A standard dot density map of population (each dot represents 50,000 people). There is comfort in this view, because it is familiar, though that familiarity is a lie. Or at least wildly imprecise.
Below, I did the dot density mapping only inside my new clipped country shapes, where there is actually a population. Overall there is much less visual country-to-country variability in the density, compared to the map above, but this is a much more accurate* picture of real population density. Check out Australia. Now, instead of implying every neighbor lives miles away, I get a truer sense of their actual population density. I also get previously invisible insights into local distribution, like Egypt along the Nile, Canada in scattered cities nearer the border, Russia in their southwest, Algeria along the Mediterranean, and so on.

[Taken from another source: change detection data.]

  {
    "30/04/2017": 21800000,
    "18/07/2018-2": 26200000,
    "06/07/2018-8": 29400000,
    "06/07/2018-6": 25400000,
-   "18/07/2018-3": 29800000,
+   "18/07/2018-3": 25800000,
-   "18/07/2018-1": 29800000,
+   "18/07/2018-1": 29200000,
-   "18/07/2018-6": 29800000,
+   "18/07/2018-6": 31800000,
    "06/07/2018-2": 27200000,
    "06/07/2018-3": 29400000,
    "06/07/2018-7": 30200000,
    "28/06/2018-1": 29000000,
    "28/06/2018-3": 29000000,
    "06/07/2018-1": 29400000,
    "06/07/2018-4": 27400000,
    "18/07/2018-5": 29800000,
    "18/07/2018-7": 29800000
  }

Dots dutifully avoid deserts, water, tundra, jungle, and more deserts.
A sort-of-dasymetric dot density map of population (each dot still represents 50,000 people). While each country's overall population density (not all that meaningful, when you think about it) is harder to distinguish, the local population density is way truer. But maybe misleadingly precise?

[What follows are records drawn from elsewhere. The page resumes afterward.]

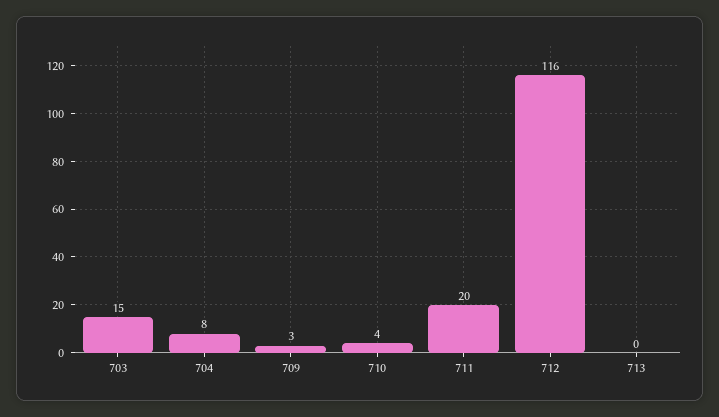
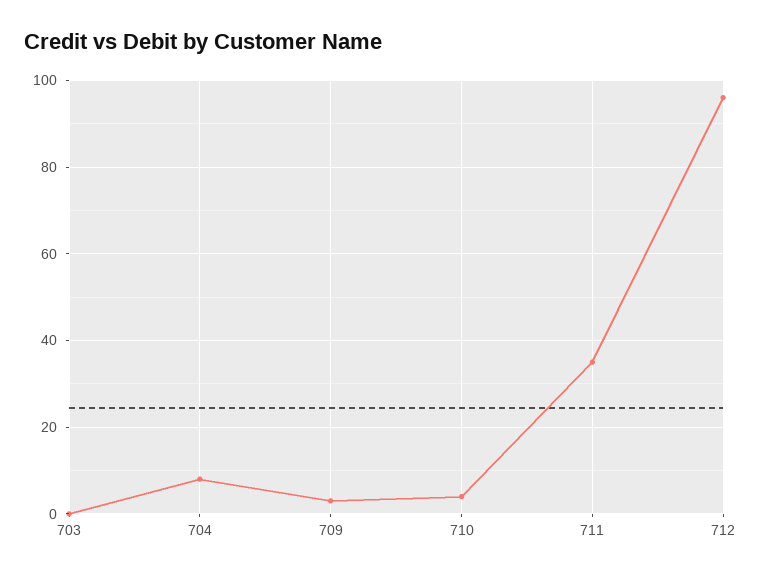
  {
-   "703": 15,
+   "703": 0,
    "704": 8,
    "709": 3,
    "710": 4,
-   "711": 20,
+   "711": 35,
-   "712": 116,
+   "712": 95
-   "713": 0
  }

*All of Cartography is a Lie
The act of constraining a dot density map to more realistic (dasymetric) zones has a couple of drawbacks. The first is that I lose that raw at-a-glance illustration of an overall national population density (though I would counter with the fact that this is a truer representation of actual local density). The second, and much bigger problem is emotional shenanigans. A dasymetric dot density map can impart too great an expectation of precision. Because I've taken the half-step of tighter population zones, it is entirely likely that readers assume more of its local distribution than is appropriate and take this is a direct and literal placement of people dots. A problem of scale and false confidence. The dot density map is still spraying dots randomly inside areas (it's just that the areas are more realistic). India is a good example of this. Because virtually all of India met the do people live here requirement (compared to scattered specks of population areas in the American west and pretty much all of Canada), all of India gets an evenly random dispersion of dots. In reality there is a way higher density of folks living in the northeast band. While this map doesn't have population data at that resolution, the precise speckles elsewhere in the world imply that it does.

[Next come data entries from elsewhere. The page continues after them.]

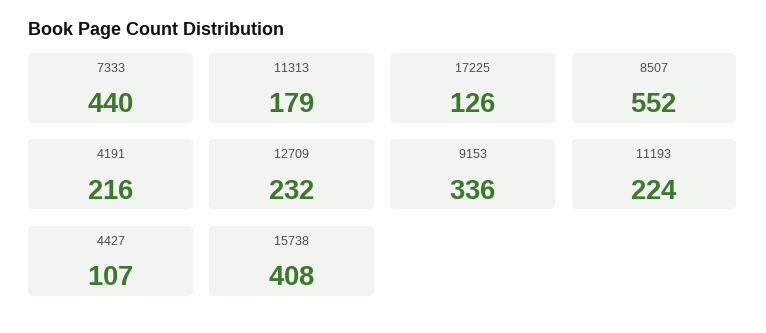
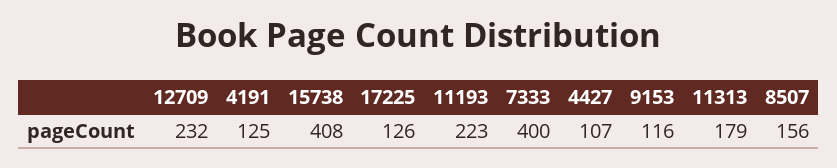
  {
-   "7333": 440,
+   "7333": 400,
    "11313": 179,
    "17225": 126,
-   "8507": 552,
+   "8507": 156,
-   "4191": 216,
+   "4191": 125,
    "12709": 232,
-   "9153": 336,
+   "9153": 116,
-   "11193": 224,
+   "11193": 223,
    "4427": 107,
    "15738": 408
  }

The Cartographic Uncanny Valley
As a map-maker you will have to understand the balance of actual precision and perceived precision. Doing your best to take steps toward an honest representation of a phenomenon could mayyyybe land you in the cartographic truth version of the uncanny valley. Really generalized maps are clearly generalizations and are generously interpreted models of a phenomenon (at the cost of nuance). Really precise maps are understood to be more literal pictures of where (at the cost of larger trends and scale-ability). In-between precision can leave the reader wondering what level of scrutiny to apply which can inspire mistrust and revulsion. So there's that.
The uncanny valley. The hypothetical emotional response in terms of perceived realism. This concept may come into play when a map reader is unsure of the level of generalization a map is showing them.